The boy lifted his shoulders, spread his hands. “He tall, like this gentleman.” He indicated Spade. “Got dark hair, dark mustache. Very”—he frowned earnestly—“very nice clothes. Very nice-looking man. Cane, gloves, spats,| even, and—”

“Young?” Dundy asked.

The head went up and down again. “Young, yes, sir.”

“When did he leave?”

“Five minutes,” the boy replied.

Dundy made a chewing motion with his jaws, then asked, “What time did they come in?”

The boy spread his hands, lifted his shoulders again. “Four o'clock—maybe ten minutes after.”

“Did you bring anybody else up before we got here?”

The Filipinos shook their heads in unison once more.

Dundy spoke out the side of his mouth to Spade: “Get her.”

Spade opened the bedroom door, bowed slightly, said, “Will you come out a moment, Miss Bliss?”

“What is it?” she asked wearily.

“Just for a moment,” he said, holding the door open. Then he suddenly added, “And you'd better come along, too, Mr. Bliss.”

Miriam Bliss came slowly into the living-room followed by her uncle, and Spade shut the door behind them. Miss Bliss's lower lip twitched a little when she saw the elevator boys. She looked apprehensively at Dundy.

He asked, “What's this fiddlededee about the man that came in with you?”

Her lower lip twitched again. “Wh-what?” She tried to put bewilderment on her face. Theodore Bliss hastily crossed the room, stood for a moment before her as if he intended to say something, and then, apparently changing his mind, took up a position behind her, his arms crossed over the back of a chair.

“The man who came in with you,” Dundy said harshly, rapidly. “Who is he? Where is he? Why'd he leave? Why didn't you say anything about him?”

The girl put her hands over her face and began to cry. “He didn't have anything to do with it,” she blubbered through her hands. “He didn't, and it would just make trouble for him.”

“Nice boy,” Dundy said. “So, to keep his name out of the newspapers, he runs off and leaves you alone with your murdered father.”

She took her hands away from her face. “Oh, but he had to,” she cried. “His wife is so jealous, and if she knew he had been with me again she'd certainly divorce him, and he hasn't a cent in the world of his own.”

Dundy looked at Spade.
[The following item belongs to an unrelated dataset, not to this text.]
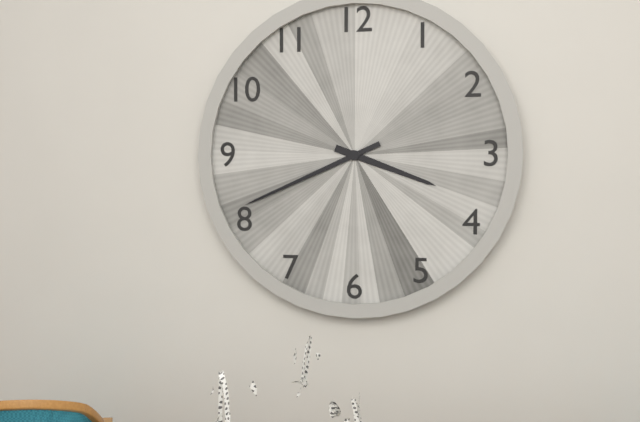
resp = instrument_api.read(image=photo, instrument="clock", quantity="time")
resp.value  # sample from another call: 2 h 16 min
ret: 3 h 41 min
Spade looked at the goggling Filipinos and jerked a thumb at the outer door. “Scram,” he said. They went out quickly.

“And who is this gem?” Dundy asked the girl. “But he didn't have any—”

“Who is he?”

Her shoulders drooped a little and she lowered her eyes. “His name is Boris Smekalov,” she said wearily.

“Spell it.”

She spelled it.

“Where does he live?”

“At the St. Mark Hotel.”

“Does he do anything for a living except marry money?”

Anger came into her face as she raised it, but went away as quickly. “He doesn't do anything,” she said.
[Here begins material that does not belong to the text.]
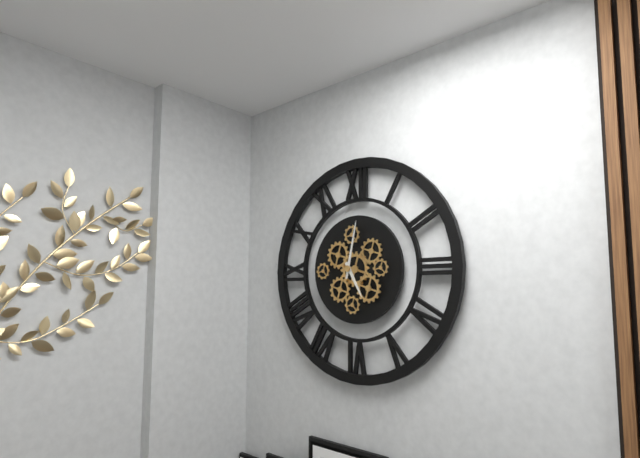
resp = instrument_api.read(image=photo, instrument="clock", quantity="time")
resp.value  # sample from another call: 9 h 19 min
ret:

Dundy wheeled to address the gray-faced man. “Get him.”

The gray-faced man grunted and went out.

Dundy faced the girl again. “You and this Smekalov in love with each other?”
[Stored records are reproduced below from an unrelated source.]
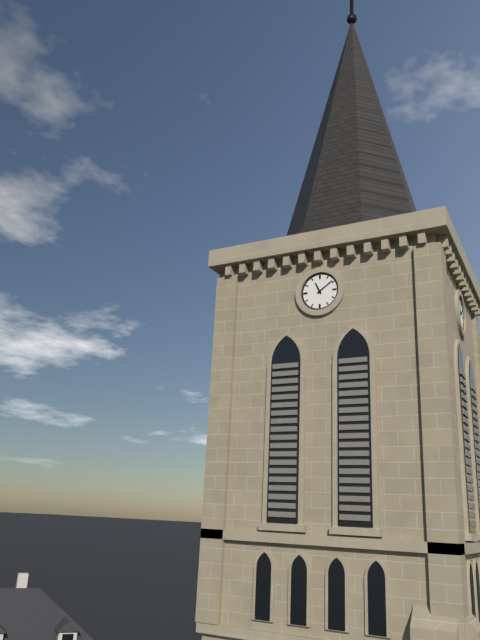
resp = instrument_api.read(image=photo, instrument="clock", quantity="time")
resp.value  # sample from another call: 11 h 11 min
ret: 11 h 09 min
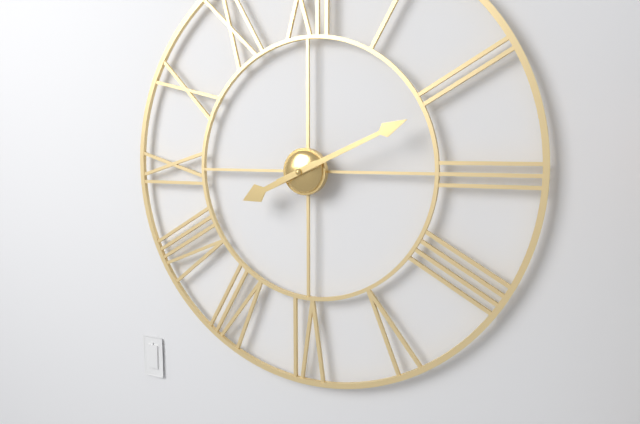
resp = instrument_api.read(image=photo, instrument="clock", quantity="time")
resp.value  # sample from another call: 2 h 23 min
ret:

Her face became scornful. She looked at him with scornful eyes and said nothing.

He said, “Now your father's dead, will you have enough money for him to marry if his wife divorces him?”

She covered her face with her hands.

He said, “Now your father's dead, will—?”

Spade, leaning far over, caught her as she fell. He lifted her easily and carried her into the bedroom. When he came back he shut the door behind him and leaned against it. “Whatever the rest of it was,” he said, “the faint's a phony.“

“Everything's a. phony,” Dundy growled.

Spade grinned mockingly. “There ought to be a law making criminals give themselves up.”